Problem Domain Books


Jurafsky and Martin

Speech and Language Processing, 2nd Ed.
Danieal Jurafsky, James H. Martin

This book introduces important concepts related to word processing and speech recognition. It reviews topics such as word edit distance, speech synthesis, and algorithms for processing relationships among words.

Jurafsky and Martin

Probabilistic Robotics
Sebastian Thrun, Wolfram Burgard, Dieter Fox

We're not actually using this book but it's a good book.

Academic Literature


Deep Speech: Scaling up end-to-end speech recognition
https://arxiv.org/abs/1412.5567

This paper is by Baidu research on a deep learning-based model for transcribing human speech. The model achieves a 16% error rate on the test set, making it one of the best open-source speech to text models available. Mozilla’s implementation of this paper is what will be used to transcribe speech in the car.

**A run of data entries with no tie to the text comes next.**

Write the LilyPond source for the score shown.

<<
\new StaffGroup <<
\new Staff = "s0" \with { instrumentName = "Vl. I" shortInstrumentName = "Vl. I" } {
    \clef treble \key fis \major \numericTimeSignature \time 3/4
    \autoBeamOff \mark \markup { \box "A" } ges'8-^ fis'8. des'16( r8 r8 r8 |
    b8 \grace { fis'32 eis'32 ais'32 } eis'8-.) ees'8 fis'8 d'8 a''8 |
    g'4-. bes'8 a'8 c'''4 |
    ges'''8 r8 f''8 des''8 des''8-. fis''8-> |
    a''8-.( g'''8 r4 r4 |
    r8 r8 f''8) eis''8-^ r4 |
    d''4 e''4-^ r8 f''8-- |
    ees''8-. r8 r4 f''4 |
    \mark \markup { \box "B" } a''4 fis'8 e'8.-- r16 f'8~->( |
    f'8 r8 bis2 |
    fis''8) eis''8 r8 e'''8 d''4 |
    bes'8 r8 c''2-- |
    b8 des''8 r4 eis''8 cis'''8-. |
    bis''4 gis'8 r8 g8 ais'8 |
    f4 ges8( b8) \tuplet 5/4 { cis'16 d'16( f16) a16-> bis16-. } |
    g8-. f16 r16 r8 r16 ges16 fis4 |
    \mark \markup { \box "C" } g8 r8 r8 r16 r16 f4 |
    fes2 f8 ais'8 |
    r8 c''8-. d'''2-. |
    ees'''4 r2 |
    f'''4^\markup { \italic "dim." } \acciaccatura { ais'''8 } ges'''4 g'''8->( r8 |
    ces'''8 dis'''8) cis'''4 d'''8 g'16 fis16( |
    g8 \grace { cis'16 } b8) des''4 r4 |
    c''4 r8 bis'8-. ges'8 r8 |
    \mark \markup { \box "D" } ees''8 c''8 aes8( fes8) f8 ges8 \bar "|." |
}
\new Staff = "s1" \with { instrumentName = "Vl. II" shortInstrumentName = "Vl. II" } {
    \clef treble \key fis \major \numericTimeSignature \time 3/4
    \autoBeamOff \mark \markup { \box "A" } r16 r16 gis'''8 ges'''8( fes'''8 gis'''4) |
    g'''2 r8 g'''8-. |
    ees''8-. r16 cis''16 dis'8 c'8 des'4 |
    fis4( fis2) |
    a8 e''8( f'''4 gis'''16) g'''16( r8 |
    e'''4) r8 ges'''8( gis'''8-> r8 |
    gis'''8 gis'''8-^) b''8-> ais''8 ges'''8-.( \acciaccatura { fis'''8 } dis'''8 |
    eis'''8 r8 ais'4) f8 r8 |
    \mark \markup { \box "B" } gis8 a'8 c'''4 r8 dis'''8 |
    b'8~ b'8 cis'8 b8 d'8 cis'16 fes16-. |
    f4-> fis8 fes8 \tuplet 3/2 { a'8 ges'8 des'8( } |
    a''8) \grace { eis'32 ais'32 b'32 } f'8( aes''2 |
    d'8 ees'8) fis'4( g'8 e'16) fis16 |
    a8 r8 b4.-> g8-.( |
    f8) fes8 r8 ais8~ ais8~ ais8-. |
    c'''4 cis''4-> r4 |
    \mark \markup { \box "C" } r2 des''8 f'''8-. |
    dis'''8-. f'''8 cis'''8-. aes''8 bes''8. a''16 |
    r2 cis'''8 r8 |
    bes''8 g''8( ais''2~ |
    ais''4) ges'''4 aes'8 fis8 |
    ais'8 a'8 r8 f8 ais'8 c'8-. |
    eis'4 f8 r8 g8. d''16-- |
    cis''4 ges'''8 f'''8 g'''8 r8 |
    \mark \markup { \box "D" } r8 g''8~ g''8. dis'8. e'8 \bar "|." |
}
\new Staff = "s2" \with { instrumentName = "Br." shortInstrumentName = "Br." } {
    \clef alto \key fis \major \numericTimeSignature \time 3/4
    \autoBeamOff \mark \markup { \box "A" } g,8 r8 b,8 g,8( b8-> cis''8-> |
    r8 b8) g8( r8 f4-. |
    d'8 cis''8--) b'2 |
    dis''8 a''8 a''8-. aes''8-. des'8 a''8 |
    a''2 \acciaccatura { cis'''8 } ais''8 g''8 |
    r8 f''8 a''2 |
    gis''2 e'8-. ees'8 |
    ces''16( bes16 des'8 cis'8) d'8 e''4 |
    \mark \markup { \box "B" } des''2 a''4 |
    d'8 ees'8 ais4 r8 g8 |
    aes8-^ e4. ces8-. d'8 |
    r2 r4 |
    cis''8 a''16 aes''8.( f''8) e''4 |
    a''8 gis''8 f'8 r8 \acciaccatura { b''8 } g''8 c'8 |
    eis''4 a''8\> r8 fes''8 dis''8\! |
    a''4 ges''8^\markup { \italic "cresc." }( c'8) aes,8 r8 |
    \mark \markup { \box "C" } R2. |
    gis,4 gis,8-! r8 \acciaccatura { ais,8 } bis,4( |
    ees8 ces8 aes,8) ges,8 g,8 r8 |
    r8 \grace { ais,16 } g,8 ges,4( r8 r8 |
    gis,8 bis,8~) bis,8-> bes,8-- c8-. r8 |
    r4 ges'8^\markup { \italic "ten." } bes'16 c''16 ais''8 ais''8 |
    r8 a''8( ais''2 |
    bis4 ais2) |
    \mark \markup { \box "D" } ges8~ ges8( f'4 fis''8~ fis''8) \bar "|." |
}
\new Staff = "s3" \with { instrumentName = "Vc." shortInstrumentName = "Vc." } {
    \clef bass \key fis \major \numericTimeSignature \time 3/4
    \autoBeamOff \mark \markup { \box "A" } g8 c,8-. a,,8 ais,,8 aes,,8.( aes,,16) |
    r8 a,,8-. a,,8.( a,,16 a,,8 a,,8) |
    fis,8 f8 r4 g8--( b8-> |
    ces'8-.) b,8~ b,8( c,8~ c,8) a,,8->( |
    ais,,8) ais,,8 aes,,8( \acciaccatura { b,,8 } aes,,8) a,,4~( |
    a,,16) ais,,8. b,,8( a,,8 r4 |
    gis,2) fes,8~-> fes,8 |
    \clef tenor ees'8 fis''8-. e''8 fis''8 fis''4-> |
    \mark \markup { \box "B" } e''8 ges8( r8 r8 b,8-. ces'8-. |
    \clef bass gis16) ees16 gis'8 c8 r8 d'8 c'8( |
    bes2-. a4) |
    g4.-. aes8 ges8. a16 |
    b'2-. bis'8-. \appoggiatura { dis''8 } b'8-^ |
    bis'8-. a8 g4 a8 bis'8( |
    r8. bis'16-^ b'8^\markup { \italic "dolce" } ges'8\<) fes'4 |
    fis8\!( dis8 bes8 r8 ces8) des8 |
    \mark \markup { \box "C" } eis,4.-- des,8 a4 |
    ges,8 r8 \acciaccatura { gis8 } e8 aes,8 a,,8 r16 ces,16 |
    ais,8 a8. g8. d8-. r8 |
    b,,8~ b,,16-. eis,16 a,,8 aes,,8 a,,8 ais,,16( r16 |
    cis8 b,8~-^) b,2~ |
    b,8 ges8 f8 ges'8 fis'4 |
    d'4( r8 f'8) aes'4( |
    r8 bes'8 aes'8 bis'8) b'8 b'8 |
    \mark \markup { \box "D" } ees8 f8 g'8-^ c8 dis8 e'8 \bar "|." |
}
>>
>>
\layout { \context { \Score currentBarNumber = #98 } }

Deep Speech 2: End-to-end speech recognition in English and Mandarin
https://arxiv.org/abs/1512.02595

A continuation of the first Deep Speech paper released by Baidu. It focuses on a deep learning approach for learning English and Mandarin Chinese speech. This is achieved with even greater accuracy than was found in the previous Deep Speech paper by exploring more learning architectures and algorithms. This advanced exploration was enabled with better high-performance computing techniques. The accuracy of the system compares to that of a human transcriber with about a 6% error rate!



Learning Naturally Spoken Commands for a Robot
https://www.isca-speech.org

Studies done by Honda research regarding training a robot to understand spoken commands. Because the autonomous car will also be asked to understand spoken commands, this paper is useful for understanding one method for accomplishing this.